■ **Excerpt**
Beginning in June, 1961, Piorkowski began forging plaintiff's name to these bonds and redeeming them for cash paid to Piorkowski personally. Eventually Piorkowski effected the forged redemption of all $10,800 in bonds. All of these redemptions were made by one bank, which was not the bank at which the bonds had been purchased.[2] While plaintiff had signed the draft power of attorney mentioned above, he did not authorize or intend to authorize Piorkowski's redemption of these bonds, nor did he sign any document (other than the draft power of attorney) which might be construed to authorize redemption of the bonds.

■ **Aim**
Repeat word for word the part of the excerpt on the forged bond redemptions from "Beginning in June, 1961, Piorkowski" up to and including "of the bonds.".

[Stored entries]
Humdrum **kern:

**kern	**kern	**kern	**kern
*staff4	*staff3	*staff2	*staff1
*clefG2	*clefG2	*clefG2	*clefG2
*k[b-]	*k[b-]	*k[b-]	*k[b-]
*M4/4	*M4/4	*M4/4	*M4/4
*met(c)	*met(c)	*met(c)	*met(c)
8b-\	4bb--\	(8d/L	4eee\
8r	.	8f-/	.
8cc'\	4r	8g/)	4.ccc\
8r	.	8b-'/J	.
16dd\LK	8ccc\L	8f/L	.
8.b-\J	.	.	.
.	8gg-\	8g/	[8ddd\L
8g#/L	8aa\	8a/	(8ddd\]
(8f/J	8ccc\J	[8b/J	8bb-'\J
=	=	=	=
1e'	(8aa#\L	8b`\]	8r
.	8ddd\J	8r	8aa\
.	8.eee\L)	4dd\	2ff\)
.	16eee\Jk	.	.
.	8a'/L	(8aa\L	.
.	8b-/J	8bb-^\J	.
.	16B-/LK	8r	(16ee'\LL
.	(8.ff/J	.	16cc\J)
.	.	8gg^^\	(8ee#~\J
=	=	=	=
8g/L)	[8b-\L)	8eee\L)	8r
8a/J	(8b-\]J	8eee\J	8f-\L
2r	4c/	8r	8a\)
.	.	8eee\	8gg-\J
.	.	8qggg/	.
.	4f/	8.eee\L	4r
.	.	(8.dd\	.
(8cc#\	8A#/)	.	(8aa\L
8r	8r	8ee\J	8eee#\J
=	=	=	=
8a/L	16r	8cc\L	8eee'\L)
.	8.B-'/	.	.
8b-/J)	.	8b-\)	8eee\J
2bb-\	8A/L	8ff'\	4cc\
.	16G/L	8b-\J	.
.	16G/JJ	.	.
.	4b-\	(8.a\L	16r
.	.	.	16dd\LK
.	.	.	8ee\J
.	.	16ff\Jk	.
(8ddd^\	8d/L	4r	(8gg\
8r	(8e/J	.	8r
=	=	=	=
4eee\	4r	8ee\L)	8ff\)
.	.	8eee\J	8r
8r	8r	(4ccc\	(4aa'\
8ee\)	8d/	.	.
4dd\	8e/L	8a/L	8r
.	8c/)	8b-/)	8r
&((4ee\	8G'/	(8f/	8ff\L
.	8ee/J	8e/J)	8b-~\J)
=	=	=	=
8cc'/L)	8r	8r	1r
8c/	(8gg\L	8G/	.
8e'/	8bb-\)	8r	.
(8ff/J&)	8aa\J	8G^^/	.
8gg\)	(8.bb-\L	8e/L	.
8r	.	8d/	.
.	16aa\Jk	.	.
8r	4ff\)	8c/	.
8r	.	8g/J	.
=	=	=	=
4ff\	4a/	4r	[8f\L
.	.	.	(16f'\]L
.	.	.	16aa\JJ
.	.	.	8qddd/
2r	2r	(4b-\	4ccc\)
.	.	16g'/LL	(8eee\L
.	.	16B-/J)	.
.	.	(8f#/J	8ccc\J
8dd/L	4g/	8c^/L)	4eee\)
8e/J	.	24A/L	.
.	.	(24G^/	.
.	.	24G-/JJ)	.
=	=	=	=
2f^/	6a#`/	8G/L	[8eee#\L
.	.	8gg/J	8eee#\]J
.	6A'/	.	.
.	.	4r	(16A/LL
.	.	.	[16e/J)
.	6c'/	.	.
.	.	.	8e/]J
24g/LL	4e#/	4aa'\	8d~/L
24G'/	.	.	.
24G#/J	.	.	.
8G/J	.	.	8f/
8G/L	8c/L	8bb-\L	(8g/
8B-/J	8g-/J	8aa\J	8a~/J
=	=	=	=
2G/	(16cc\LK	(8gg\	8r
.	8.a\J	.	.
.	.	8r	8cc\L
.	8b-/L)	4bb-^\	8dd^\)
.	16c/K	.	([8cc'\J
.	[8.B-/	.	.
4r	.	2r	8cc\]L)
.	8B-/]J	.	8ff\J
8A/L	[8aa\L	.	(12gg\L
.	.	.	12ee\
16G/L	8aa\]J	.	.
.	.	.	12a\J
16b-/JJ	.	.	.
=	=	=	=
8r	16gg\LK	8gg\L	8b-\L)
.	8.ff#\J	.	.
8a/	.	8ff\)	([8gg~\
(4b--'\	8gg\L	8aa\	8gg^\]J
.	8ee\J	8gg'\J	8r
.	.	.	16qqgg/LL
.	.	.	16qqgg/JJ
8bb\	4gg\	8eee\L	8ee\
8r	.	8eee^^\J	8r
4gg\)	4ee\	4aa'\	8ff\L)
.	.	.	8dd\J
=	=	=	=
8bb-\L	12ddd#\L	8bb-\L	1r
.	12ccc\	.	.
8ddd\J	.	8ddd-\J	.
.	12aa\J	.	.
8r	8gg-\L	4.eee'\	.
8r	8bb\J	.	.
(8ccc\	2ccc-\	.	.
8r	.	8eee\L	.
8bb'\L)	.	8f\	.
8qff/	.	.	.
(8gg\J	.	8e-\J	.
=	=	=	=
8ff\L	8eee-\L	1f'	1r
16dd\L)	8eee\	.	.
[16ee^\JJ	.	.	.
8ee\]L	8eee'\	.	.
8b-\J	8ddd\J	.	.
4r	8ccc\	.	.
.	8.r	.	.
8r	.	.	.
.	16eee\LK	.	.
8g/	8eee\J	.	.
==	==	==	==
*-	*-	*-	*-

■ **Solution for this exercise**
Beginning in June, 1961, Piorkowski began forging plaintiff's name to these bonds and redeeming them for cash paid to Piorkowski personally. Eventually Piorkowski effected the forged redemption of all $10,800 in bonds. All of these redemptions were made by one bank, which was not the bank at which the bonds had been purchased.[2] While plaintiff had signed the draft power of attorney mentioned above, he did not authorize or intend to authorize Piorkowski's redemption of these bonds, nor did he sign any document (other than the draft power of attorney) which might be construed to authorize redemption of the bonds.